Komentar Gus Dur kala itu “Beda DPR dengan taman kanak-kanak memang tidak jelas” seperti terjadi di masa sekarang. Disaat pemerintah dengan pos-pos kementrianya menunjukan semangat kerja yang tinggi justru anggota DPR kita yang berleha-leha bersandar di sofa empuk gedung parlemen. Semangat kerja pemerintahan Jokowi tidak dibarengi dengan kualitas para penjaga pos kementrian sehingga sering kali menabrak rambu-rambu aturan yang berlaku dalam konstitusi kita. Salah satu yang kerap menabrak aturan adalah mentri dalam negeri Tjahjo Kumolo.
Tjahjo Kumolo bertindak sebagai pemerintah membawa draft RUU Pemilu yang diajukan ke DPR supaya disahkan menjadi Undang-Undang. Dalam RUU tersebut diatur masalah presidential threshold dimana nanti setiap parpol harus mencapai ambang batas tertentu jika ingin mengajukan calon presiden dan wakil presiden. Padahal sebelumnya Tjahjo Kumolo seperti di kutip dari laman resmi kemendagri bahwa tujuan RUU pemilu adalah untuk mewujudkan pemilu yang adil dan berpegang pada aspirasi masyarakat.
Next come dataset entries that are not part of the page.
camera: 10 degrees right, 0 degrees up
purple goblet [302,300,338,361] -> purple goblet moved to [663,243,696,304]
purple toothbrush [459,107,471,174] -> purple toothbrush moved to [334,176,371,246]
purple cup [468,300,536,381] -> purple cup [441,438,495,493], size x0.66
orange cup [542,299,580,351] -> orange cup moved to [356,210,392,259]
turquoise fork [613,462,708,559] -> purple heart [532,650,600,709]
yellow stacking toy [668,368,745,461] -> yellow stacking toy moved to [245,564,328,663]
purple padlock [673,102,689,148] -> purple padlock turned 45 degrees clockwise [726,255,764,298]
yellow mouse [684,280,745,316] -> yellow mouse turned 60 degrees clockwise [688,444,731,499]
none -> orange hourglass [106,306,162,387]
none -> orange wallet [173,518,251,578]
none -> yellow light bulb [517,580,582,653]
Tapi faktanya dalam RUU pemilu tersebut sangat tidak adil dan sama sekali tidak berpegang pada aspirasi masyarakat, salah satunya menentukan adanya ambang batas dimana hal ini bertentangan dengan putusan MK dimana MK sudah memutuskan bahwa pemilu diadakan serentak.
Aturan ambang batas dalam pemilu merupakan pemikiran bid’ah yang mengada-ada dari mendagri Tjahjo Kumolo. Sudah jelas pemilu diadakan serentak kok ya masih memaksakan ambang batas yang sudah tidak relevan lagi. Anehnya pemikiran bid’ah dan sesat seperti ii kok DPR malah ikut-ikutan terpancing dan mengusulkan ambang batas semaunya dengan mengabaikan putusan Mahkamah Konstitusi. DPR harusnya menjadi garda terdepan dalam menasihati pemerintah jika pemerintah melakukan kesalahan, kan DPR wakil rakyat. Jadi rakyat mengangkat seorang wakil alias seorang jongos yang digaji oleh rakyat untuk duduk di parlemen dengan harapan bisa memperjuangkan aspirasi rakyat.
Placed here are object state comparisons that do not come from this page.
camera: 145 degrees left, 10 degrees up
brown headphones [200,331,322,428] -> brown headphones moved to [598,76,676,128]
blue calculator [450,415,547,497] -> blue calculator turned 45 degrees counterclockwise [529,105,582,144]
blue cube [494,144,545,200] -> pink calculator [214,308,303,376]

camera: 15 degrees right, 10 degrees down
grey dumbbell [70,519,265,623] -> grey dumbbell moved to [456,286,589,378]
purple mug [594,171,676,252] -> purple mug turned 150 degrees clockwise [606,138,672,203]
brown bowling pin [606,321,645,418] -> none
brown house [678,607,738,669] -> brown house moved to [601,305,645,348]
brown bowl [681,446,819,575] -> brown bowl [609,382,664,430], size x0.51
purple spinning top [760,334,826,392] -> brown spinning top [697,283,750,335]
DPR haarus bisa mengingatkan pemerintah agar aturan yang dibahas dibangun secara fair dan adil bagi semua kekuatan politik yang ada. Aturan ambang batas hanya keinginan suatu kelompok. Namun karena satu kelompok ini besar jadi bisa memaksa parpol kecil untuk ikut menyetujui aturan ambang batas dalam RUU Pemilu.
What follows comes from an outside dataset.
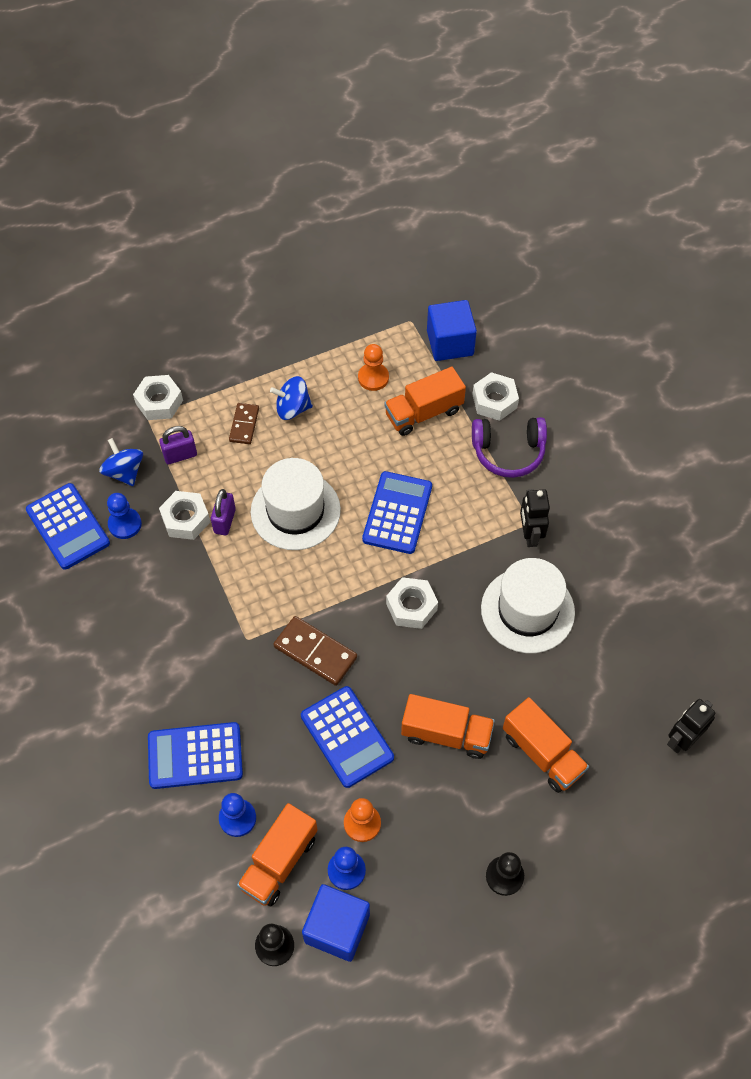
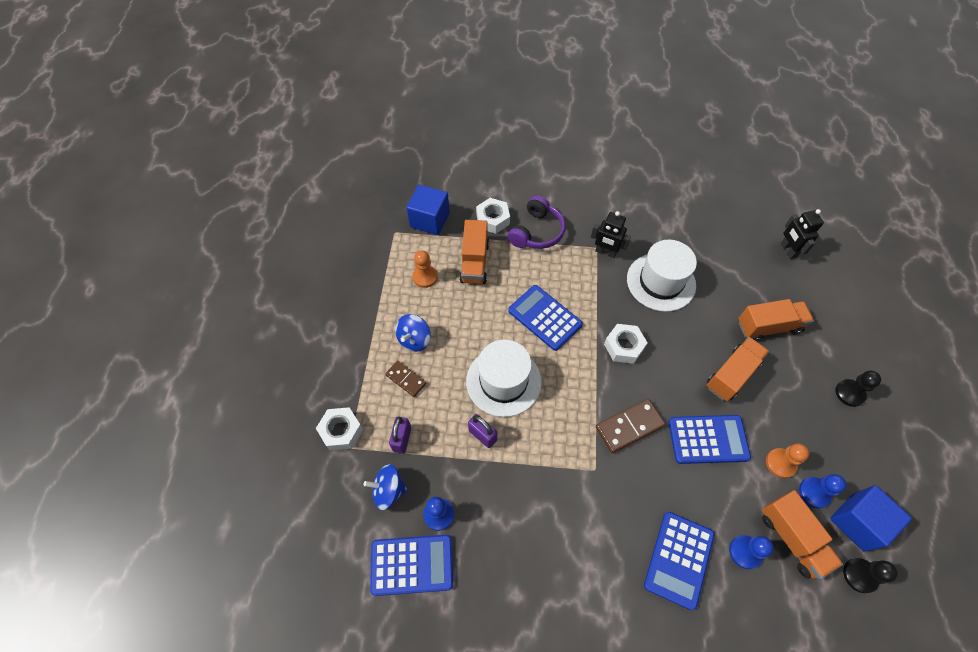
camera: 60 degrees left, 0 degrees up
white nut [159,491,210,540] -> none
Jika DPR serius memperjuangkan nasib rakyat, jika DPR tidak seperti anak TK maka harus membuktikan keberanian dengan menolak aturan ambang batas. Menurut putusan MK dimana pemilu diadakan serentak maka setiap partai politik boleh mengajukan calon presiden dan calon wakil presiden dalam pemilu 2019 tanpa adanya syarat berapa persen perwakilan yang duduk di badan legislatif. Tapi jika DPR masih seperti anak TK maka mereka mendukung usulan pemerintah atau dengan menentukan ambang batas seenaknya sendiri mulai dari 3 % sampai 20% yang sudah jelas-jelas melanggar putusan Mahkamah Konstitusi, yah kita lihat saja kedepanya, apakah anggota DPR kita sudah dewasa atau masih taman kanak-kanak?.